→ **읽을 발췌문**
'''

[인과추론] Estimation

2021-12-03 611 words 3 minutes

Contents

causality를 estimate하는 방법을 알아보자.

Conditional Outcome Modeling (COM)

$$\tau = E[Y(1) - Y(0)]=E_W [E[Y|T=1,W]-E[Y|T=0,W]]$$

좌항은 causal estimand이고 우항은 statistical estimand이다. 이제 이를 estimate값을 구하는 과정을 알아보자. 가장 직관적인 방법은 conditional expectation $E[Y|T,W]$을 statistical(or ML) model로 구하는 것이다. 그리고 이를 $n$개의 data가 있다고 하면 empirical mean을 구하면 우리가 원하는 값을 얻을 수 있다. 편의를 위해 아래의 notation을 사용하자.

'''

→ **서술형 과제 1**
발췌문에서 "causality를 estimate하는 방법을"부터 "아래의 notation을 사용하자."까지를 한 글자도 바꾸지 말고 그대로 출력하세요.
아래 항목들은 위 발췌문과 아무 관련이 없습니다.

→ **과제 자료**
'''

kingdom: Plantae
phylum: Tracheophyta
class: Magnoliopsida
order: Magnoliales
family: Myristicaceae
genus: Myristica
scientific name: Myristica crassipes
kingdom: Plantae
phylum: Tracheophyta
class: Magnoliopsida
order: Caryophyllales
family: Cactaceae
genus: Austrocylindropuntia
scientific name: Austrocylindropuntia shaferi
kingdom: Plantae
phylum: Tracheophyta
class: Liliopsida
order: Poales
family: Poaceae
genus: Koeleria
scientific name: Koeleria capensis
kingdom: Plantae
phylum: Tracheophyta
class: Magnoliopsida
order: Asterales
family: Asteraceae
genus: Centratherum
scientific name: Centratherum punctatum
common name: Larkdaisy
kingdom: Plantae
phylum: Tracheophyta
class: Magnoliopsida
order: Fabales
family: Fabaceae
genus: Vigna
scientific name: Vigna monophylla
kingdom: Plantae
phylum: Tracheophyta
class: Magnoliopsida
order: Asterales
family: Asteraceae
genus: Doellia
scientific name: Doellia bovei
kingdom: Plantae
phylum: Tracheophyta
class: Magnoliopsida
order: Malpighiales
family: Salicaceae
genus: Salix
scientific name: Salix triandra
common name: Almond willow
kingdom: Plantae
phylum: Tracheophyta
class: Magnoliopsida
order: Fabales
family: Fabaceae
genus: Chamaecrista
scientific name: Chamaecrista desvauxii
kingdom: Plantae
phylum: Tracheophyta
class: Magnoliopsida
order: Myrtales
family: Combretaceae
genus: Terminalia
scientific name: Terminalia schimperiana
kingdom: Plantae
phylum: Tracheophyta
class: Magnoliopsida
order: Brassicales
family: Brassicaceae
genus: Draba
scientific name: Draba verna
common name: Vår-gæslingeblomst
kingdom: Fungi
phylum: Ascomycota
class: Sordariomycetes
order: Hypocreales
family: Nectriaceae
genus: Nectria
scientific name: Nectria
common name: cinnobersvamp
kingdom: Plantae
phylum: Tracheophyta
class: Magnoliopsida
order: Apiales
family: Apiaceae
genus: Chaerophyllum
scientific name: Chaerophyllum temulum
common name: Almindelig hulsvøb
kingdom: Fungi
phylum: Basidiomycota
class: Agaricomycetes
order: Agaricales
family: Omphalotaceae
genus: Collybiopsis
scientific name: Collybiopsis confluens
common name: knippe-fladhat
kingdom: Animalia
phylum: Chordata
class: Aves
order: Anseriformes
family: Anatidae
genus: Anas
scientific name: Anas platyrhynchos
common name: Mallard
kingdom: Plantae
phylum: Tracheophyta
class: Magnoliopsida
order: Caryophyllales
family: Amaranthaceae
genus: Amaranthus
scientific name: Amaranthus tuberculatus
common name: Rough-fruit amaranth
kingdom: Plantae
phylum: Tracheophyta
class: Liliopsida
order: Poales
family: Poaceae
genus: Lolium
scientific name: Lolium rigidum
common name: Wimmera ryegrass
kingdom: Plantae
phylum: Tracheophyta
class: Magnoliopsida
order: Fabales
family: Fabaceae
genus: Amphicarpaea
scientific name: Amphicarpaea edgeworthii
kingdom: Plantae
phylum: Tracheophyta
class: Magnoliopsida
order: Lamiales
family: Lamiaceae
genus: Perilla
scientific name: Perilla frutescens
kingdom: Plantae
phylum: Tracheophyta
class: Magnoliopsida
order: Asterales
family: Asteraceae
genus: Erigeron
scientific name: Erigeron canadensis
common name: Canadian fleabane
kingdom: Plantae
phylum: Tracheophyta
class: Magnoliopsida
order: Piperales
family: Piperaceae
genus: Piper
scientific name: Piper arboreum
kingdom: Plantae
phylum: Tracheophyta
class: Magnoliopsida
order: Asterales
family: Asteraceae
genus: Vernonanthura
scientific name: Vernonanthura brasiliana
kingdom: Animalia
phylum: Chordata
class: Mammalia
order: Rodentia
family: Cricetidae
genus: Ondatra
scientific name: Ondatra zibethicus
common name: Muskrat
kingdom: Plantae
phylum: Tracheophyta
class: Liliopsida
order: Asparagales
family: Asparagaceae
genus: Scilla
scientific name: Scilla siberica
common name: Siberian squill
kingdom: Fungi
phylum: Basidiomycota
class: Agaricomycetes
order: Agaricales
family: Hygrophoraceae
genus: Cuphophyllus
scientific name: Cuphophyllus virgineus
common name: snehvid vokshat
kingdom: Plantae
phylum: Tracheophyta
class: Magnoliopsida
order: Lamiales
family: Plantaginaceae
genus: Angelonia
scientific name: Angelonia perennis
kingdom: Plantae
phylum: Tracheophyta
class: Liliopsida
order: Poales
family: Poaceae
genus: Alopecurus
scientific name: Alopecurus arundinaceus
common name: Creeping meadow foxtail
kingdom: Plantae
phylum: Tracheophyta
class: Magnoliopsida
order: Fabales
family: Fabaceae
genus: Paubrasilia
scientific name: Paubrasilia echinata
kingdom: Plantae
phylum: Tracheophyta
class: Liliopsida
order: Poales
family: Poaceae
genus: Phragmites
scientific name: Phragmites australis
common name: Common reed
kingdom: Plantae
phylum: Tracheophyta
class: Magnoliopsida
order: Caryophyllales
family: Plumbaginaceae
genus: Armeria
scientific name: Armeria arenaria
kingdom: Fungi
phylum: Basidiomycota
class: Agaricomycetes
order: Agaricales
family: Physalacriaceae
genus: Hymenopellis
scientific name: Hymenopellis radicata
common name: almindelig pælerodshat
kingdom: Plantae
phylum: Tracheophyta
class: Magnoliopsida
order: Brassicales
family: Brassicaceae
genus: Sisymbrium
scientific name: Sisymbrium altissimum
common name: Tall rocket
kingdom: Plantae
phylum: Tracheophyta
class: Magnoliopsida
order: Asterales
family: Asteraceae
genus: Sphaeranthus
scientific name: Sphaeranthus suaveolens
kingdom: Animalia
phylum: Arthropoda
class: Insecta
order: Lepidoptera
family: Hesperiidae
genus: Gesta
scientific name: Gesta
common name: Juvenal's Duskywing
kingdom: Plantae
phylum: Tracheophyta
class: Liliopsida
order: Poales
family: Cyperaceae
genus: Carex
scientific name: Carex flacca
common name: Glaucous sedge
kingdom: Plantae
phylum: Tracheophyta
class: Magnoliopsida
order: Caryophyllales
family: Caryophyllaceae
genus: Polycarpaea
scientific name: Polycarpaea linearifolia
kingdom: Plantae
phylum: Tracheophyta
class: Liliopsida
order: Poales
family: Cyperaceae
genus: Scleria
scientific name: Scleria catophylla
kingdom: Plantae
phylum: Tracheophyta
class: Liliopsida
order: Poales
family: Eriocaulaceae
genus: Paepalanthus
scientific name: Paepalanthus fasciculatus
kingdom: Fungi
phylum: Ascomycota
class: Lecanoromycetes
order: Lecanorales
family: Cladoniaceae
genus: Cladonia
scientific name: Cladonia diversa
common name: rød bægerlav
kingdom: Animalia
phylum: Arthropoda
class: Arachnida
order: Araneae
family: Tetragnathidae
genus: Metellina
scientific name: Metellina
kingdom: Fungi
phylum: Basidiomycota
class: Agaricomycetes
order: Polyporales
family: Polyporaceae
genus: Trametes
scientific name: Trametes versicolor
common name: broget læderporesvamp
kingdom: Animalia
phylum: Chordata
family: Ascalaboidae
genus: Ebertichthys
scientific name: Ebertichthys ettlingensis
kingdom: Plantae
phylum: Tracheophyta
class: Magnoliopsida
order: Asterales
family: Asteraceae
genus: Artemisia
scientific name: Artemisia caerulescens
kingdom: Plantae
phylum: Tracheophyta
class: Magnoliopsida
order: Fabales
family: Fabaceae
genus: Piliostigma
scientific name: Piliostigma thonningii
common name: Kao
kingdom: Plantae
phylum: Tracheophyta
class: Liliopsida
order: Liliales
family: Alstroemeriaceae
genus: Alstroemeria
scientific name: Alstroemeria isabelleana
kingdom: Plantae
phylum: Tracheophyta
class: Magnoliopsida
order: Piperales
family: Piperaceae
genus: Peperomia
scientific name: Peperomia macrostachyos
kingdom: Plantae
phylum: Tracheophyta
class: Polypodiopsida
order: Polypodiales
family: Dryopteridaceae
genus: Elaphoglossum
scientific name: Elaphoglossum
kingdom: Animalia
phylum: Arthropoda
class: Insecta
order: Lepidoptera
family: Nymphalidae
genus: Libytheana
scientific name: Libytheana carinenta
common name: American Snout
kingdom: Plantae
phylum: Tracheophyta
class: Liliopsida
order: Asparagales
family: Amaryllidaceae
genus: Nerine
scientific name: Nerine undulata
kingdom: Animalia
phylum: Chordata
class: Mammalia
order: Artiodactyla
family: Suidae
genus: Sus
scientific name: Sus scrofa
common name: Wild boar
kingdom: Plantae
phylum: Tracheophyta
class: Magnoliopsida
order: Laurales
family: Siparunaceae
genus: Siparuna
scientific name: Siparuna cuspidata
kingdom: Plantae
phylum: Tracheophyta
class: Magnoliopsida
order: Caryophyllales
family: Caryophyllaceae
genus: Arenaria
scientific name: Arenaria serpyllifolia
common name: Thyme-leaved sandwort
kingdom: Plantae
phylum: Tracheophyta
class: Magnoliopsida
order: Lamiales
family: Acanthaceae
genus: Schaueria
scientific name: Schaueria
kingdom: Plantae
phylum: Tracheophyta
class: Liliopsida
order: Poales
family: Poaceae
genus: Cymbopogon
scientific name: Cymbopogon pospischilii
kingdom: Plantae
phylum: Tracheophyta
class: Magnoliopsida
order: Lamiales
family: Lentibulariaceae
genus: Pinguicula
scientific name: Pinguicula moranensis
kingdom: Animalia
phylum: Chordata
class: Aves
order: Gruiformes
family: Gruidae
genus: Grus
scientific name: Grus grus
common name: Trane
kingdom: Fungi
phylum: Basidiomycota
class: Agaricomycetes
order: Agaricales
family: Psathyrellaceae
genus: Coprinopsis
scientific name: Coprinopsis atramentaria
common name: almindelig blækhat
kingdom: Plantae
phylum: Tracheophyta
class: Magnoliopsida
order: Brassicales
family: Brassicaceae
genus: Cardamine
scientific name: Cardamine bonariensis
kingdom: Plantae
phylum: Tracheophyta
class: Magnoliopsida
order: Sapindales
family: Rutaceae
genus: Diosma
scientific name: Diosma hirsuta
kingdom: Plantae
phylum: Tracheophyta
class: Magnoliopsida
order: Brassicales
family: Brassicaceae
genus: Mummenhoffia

'''

→ **서술형 과제 2**
항목의 맨 첫 줄부터 "genus: Vigna"가 들어 있는 줄까지, 양 끝 줄을 포함해 원래 모습 그대로 내보내 주세요.

→ **과제 결과 1**
causality를 estimate하는 방법을 알아보자.

Conditional Outcome Modeling (COM)

$$\tau = E[Y(1) - Y(0)]=E_W [E[Y|T=1,W]-E[Y|T=0,W]]$$

좌항은 causal estimand이고 우항은 statistical estimand이다. 이제 이를 estimate값을 구하는 과정을 알아보자. 가장 직관적인 방법은 conditional expectation $E[Y|T,W]$을 statistical(or ML) model로 구하는 것이다. 그리고 이를 $n$개의 data가 있다고 하면 empirical mean을 구하면 우리가 원하는 값을 얻을 수 있다. 편의를 위해 아래의 notation을 사용하자.

→ **과제 결과 2**
kingdom: Plantae
phylum: Tracheophyta
class: Magnoliopsida
order: Magnoliales
family: Myristicaceae
genus: Myristica
scientific name: Myristica crassipes
kingdom: Plantae
phylum: Tracheophyta
class: Magnoliopsida
order: Caryophyllales
family: Cactaceae
genus: Austrocylindropuntia
scientific name: Austrocylindropuntia shaferi
kingdom: Plantae
phylum: Tracheophyta
class: Liliopsida
order: Poales
family: Poaceae
genus: Koeleria
scientific name: Koeleria capensis
kingdom: Plantae
phylum: Tracheophyta
class: Magnoliopsida
order: Asterales
family: Asteraceae
genus: Centratherum
scientific name: Centratherum punctatum
common name: Larkdaisy
kingdom: Plantae
phylum: Tracheophyta
class: Magnoliopsida
order: Fabales
family: Fabaceae
genus: Vigna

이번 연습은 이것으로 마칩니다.